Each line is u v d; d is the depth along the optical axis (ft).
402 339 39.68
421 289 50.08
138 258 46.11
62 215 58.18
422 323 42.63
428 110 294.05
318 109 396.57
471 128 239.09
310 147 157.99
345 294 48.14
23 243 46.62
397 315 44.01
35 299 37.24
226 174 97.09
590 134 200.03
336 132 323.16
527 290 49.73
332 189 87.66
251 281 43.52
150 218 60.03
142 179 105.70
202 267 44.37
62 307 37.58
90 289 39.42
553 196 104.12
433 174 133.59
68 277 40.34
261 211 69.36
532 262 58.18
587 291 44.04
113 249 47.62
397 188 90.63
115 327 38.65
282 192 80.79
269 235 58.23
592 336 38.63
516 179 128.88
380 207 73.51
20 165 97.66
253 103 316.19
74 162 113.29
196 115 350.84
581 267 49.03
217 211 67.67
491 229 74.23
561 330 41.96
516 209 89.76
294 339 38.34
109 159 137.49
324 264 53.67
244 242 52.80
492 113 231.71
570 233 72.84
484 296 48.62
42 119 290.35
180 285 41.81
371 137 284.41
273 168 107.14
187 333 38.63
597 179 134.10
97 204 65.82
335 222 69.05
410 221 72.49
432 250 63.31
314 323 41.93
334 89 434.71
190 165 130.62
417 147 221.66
□ □ □ □
• _Prompt_: Start at the line containing "244 242 52.80". Repeat it and each line after it, word for word, to the end of the records.

• _Answer section_:
244 242 52.80
492 113 231.71
570 233 72.84
484 296 48.62
42 119 290.35
180 285 41.81
371 137 284.41
273 168 107.14
187 333 38.63
597 179 134.10
97 204 65.82
335 222 69.05
410 221 72.49
432 250 63.31
314 323 41.93
334 89 434.71
190 165 130.62
417 147 221.66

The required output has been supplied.